Tuesday, February 10, 2009

****ing unprofessional. [comic con]

So I'm not a rabid Terminator fan or anything, but I still felt compelled to post about this.

McG's presentation of the new Terminator trailer was engaging and winning without being desperate, something he was rumored to be at the Butnumbathon, to the point of alienating- dare I say 'weirding out'- the audience. At the IGN, however, he was mostly funny and earnest, and came across as a director who's a fan trying to create an original work worthy of its canon while appeasing that canon's fans.

He also handled the Christian Bale Rage issue with good poise and, more importantly, good humor. The audience made this easy by playing along- there were no fans up-in-arms or soured by the actor's online record of bad behavior. The 'the trust of the set should not be compromised' line thrown out by McG could have played very poorly- as an actor, I've been in situations where tensions were running high and the process was getting rough, and tempers were lost and things said that otherwise wouldn't have been. I can imagine these situations I've experienced first hand being compacted by clinical anger-management issues and boom- thirty four f-bombs in four minutes. The audience seemed to accept it, though, which I thought was rather giving. My father, never a great believer in film acting as art, generally takes the view that what a lot of actors or James Liptons call 'being brave' is, in fact, doing their damn job. Likewise, getting through on a film set should not be something that inspires hissy-fits and breakdowns- but it's different when you're there. Additionally, Bale is well known for being an intense actor and presence on set, and McG brought up a point that I appreciated- he's making a war movie. This isn't an action romp; it's not aimed to fill a summer blockbuster fluff void. It is, much like the first two Terminator films, constructed as a war movie, a serious work aimed at examining a complex and serious situation.

Now, the presence of youths and giant spider-bots and motorcycle-droids sort of curbs my ability to believe the film will have the same sort of gravitas as the original, but Bale's weight is going to be felt, and hopefully act as a sort of counter-balance to the magnificent and plentiful desert explosions.

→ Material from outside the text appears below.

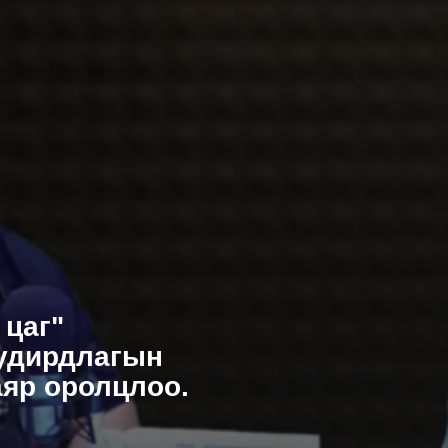
 цаг"
 удирдлагын
аяр оролцлоо.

All this said my chief objection to the presentation and, indeed, the trailer itself is this: It's too damn long. Dismissing my general loathing of the way trailers are now cut to give away the entire plot and most of the good bits, the trailer was still too damn long. It was the Return of the King of trailers. I spotted four separate occasions where I thought, ah, good trailer, and had my thought interrupted by the fact that OH WAIT IT'S NOT DONE YET.

All in all, it was an inspiring and potentially winning presentation. But dear, God, McG, chop that epic down.

1 comments:

LoquaciousMuse said...

Haha oh, it's not a trailer!! it's a roadshow piece, that's why it was so epic. It's an 8 minute bit on the film that they bring around and show at different conventions and stuff, so they have something more than just a trailer to show.

I'm kind of surprised they didn't show the two scenes I saw last month cause the crowd would have eaten that shit up - good stuff.

and yeah, i like McG more and more every time i see him in person. i feel like he would be an easy and fun director to work with, if not you know, a genius or artist haha.